● DIRECTIONS
Swap "value" for "figure" throughout the items below and reproduce them with nothing else changed, omitting the pictures.

● INFORMATION SUPPLIED
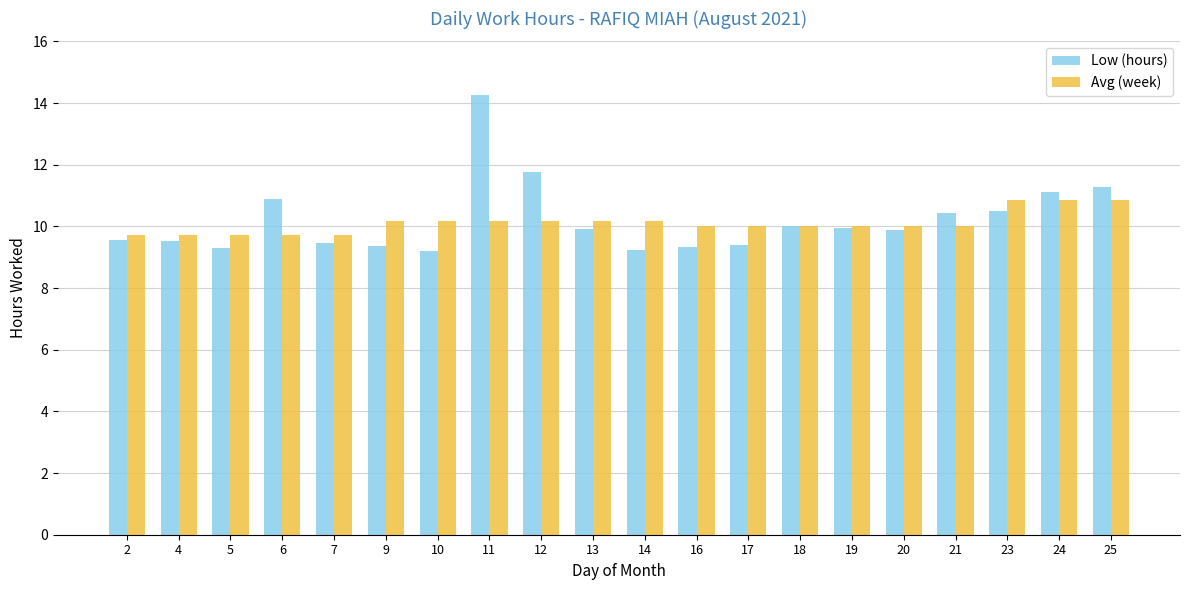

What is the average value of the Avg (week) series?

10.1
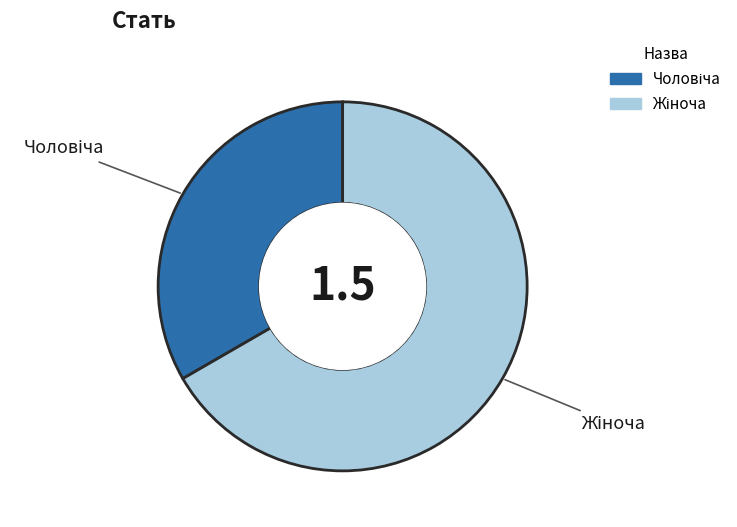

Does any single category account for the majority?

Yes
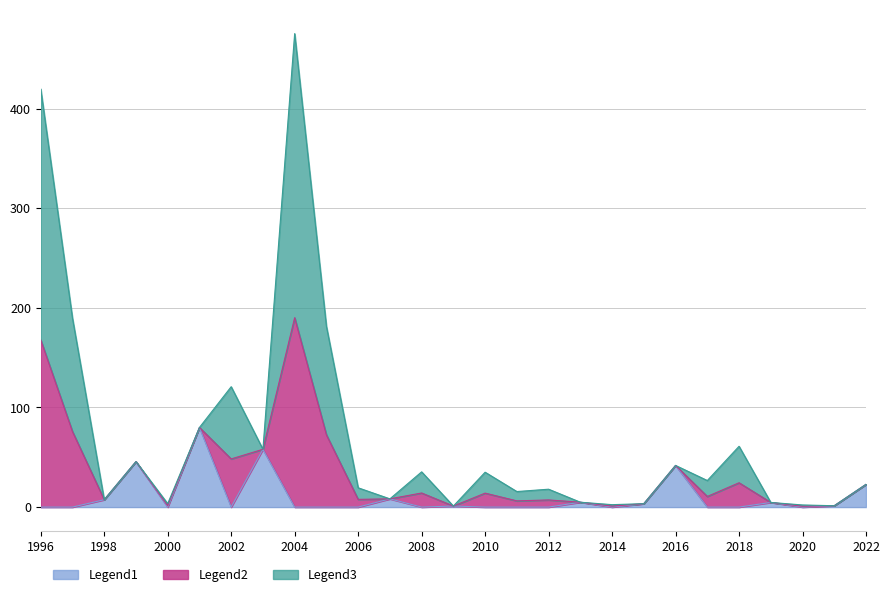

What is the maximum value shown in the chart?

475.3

● EXERCISE RESPONSE
What is the average figure of the Avg (week) series?

10.1

Does any single category account for the majority?

Yes

What is the maximum figure shown in the chart?

475.3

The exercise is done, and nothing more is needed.